Interessant ist, dass die Frage nach dem Zeitpunkt des Attentats auf Khodaei in den Berichten iranischer Medien keine große Rolle zu spielen scheint. Außerhalb Irans sehen einige Kommentatoren wie Trita Parsi vom »Quincy Institute« darin den Versuch, die Atomverhandlungen in Wien zu torpedieren. Sollte Israel tatsächlich verantwortlich sein, werde der Anschlag laut Parsi »die Stimmung in Teheran verschlechtern und jeden Kompromiss Irans über die mögliche Streichung der Revolutionsgarde von der Liste ausländischer terroristischer Gruppierungen erschweren«. Für Parsi ist ein Muster zu erkennen, wonach Attentate israelischer Agenten amerikanische diplomatische Bemühungen unterminierten.
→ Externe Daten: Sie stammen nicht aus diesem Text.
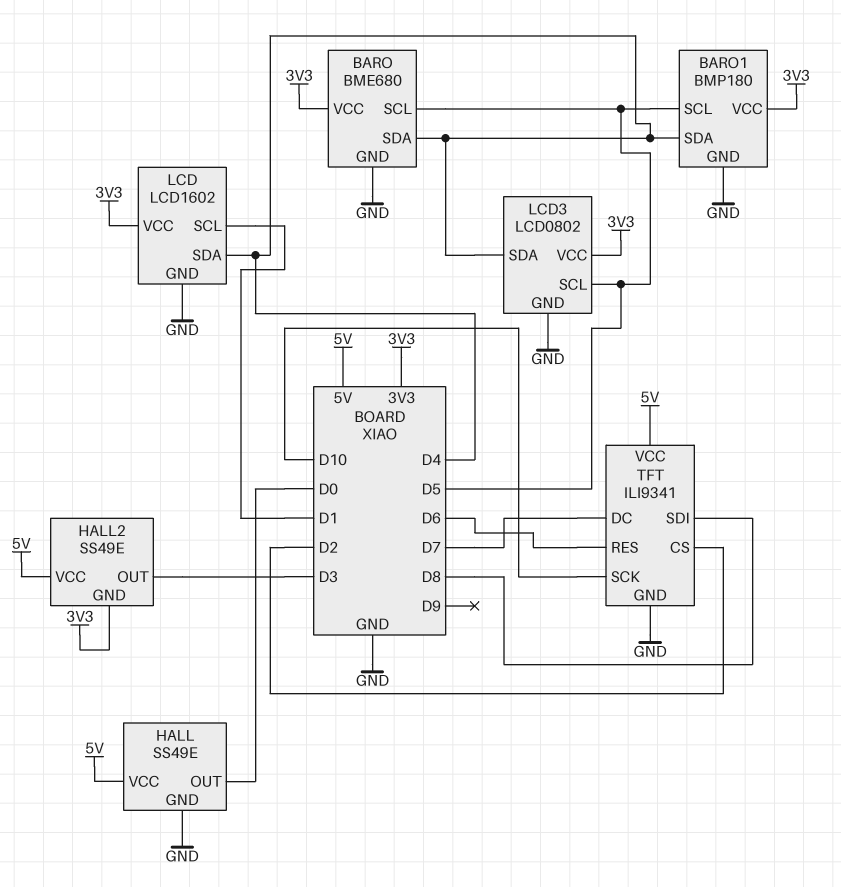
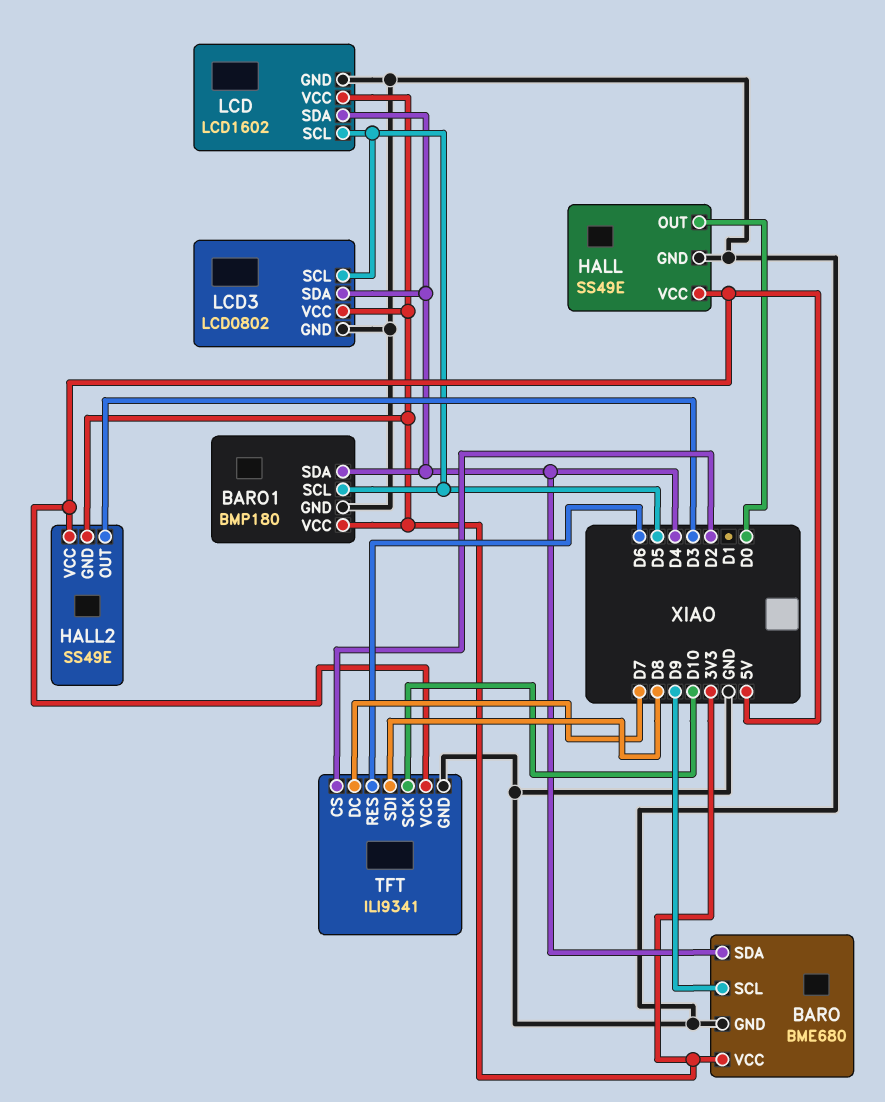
BARO pin SCL: D5 -> D9
LCD pin SCL: D1 -> D5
Bei den Verhandlungen in Wien gab es seit Beginn des Ukraine-Kriegs zwar wenig Fortschritte, doch bezieht Parsi sich auf Berichte, demnach die Vermittlung durch das katarische Außenministerium kürzlich zu einer Annäherung zwischen Iran und den Vertragsstaaten führte.

 

Amwaj Media hingegen beruft sich auf Informationen in iranischen Sicherheitskreisen, denen zufolge die Ermordung Khodaeis eine Reaktion auf das erfolgreiche Eindringen iranischer Drohnen in den israelischen Luftraum einige Woche zuvor sei.

 

Im Vergleich zur Ermordung des Nuklearforschers Fakhrizadeh im November 2020, bei dem offenbar ferngesteuerte Waffen zum Einsatz gekommen waren, scheint das Attentat am Sonntag in seiner Durchführung weniger komplex gewesen zu sein, Khodaei ein vergleichsweise weiches Ziel. Was den Zeitpunkt betrifft, so könnte dieser weniger politischen, sondern operativen Kriterien folgen: Mitunter schlagen Mordkommandos zu, wenn sie die Gelegenheit dazu sehen – nicht unbedingt, weil es an diesem oder jenen Tag politisch opportun erscheint.

 

Es ist ebenfalls denkbar, dass sich gerade jetzt eine konkrete und seltene Gelegenheit ergab, diese Operation durchzuführen. So könnte beispielsweise der verstärkte Einsatz von Sicherheitskräften in anderen Landesteilen und die Bündelung von Aufmerksamkeit auf die aktuellen Proteste infolge der Wirtschafts- und Umweltkrise ein Zeitfenster geöffnet haben.

 

Welche Folgen hat das Attentat?

 

Präsident Raisi versprach bei einer Pressekonferenz im Rahmen seines Besuchs im Sultanat Oman, das vergossene »Blut zu rächen«. Der Ort der Stellungnahme ist symbolträchtig: Oman gilt als Mediationsmacht mit guten Beziehungen zu Iran, die aber 2018 auch schon Israels damaligen Premier Benjamin Netanyahu empfangen hat. Wie diese Rache genau aussehen soll und gegen wen sie gerichtet sein wird, erwähnte Raisi nicht.

 

Möglich ist, dass Iran versuchen wird, israelische Ziele im Ausland anzugreifen, so wie im März beim Raketenangriff auf das kurdisch-irakische Erbil, bei dem man iranischen Bekundungen zufolge einen geheimen Mossad-Stützpunkt traf. Darüber hinaus ist nicht auszuschließen, dass die iranische Führung auch Israel oder israelische Partner in der Region ins Visier nimmt, oder auch solche, die sie dafür hält. Die iranische Antwort könnte aber auch verhalten ausfallen – bisher war es Teil der iranischen Taktik, meist nicht dann zu reagieren, wenn Teherans Gegner es erwarteten.